*** RECORDS PROVIDED ***

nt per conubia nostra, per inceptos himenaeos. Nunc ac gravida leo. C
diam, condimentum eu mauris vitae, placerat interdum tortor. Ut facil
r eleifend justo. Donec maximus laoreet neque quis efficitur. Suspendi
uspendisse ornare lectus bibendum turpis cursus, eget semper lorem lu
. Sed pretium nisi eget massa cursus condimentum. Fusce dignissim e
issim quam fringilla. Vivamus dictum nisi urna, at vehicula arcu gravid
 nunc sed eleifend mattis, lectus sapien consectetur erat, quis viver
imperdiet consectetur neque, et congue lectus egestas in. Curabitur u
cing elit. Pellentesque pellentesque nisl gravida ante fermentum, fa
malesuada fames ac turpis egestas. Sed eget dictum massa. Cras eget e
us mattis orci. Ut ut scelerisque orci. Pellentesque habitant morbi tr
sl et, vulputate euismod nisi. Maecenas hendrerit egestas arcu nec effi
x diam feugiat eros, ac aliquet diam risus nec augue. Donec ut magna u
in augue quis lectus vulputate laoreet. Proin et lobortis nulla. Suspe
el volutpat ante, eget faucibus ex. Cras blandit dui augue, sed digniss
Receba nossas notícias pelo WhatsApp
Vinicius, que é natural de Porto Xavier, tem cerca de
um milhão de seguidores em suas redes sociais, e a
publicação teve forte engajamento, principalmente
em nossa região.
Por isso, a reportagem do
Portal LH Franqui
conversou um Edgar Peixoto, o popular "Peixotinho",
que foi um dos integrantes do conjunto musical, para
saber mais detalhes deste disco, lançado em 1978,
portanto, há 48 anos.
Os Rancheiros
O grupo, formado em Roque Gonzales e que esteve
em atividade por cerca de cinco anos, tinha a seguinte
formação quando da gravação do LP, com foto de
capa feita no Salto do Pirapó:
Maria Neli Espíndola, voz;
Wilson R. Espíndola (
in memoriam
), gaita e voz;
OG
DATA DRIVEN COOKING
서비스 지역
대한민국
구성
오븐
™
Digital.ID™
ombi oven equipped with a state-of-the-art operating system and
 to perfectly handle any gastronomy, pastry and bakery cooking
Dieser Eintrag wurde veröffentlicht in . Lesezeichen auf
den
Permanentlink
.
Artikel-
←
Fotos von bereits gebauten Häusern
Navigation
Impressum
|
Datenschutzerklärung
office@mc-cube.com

*** End of RECORDS PROVIDED ***

*WHAT IS REQUIRED*: With the line containing "Wilson R. Espíndola" as the start and the last line of the material above as the end, copy that run of lines exactly, both ends included, and nothing more.

*WRITTEN RESPONSE*:
Wilson R. Espíndola (
in memoriam
), gaita e voz;
OG
DATA DRIVEN COOKING
서비스 지역
대한민국
구성
오븐
™
Digital.ID™
ombi oven equipped with a state-of-the-art operating system and
 to perfectly handle any gastronomy, pastry and bakery cooking
Dieser Eintrag wurde veröffentlicht in . Lesezeichen auf
den
Permanentlink
.
Artikel-
←
Fotos von bereits gebauten Häusern
Navigation
Impressum
|
Datenschutzerklärung
office@mc-cube.com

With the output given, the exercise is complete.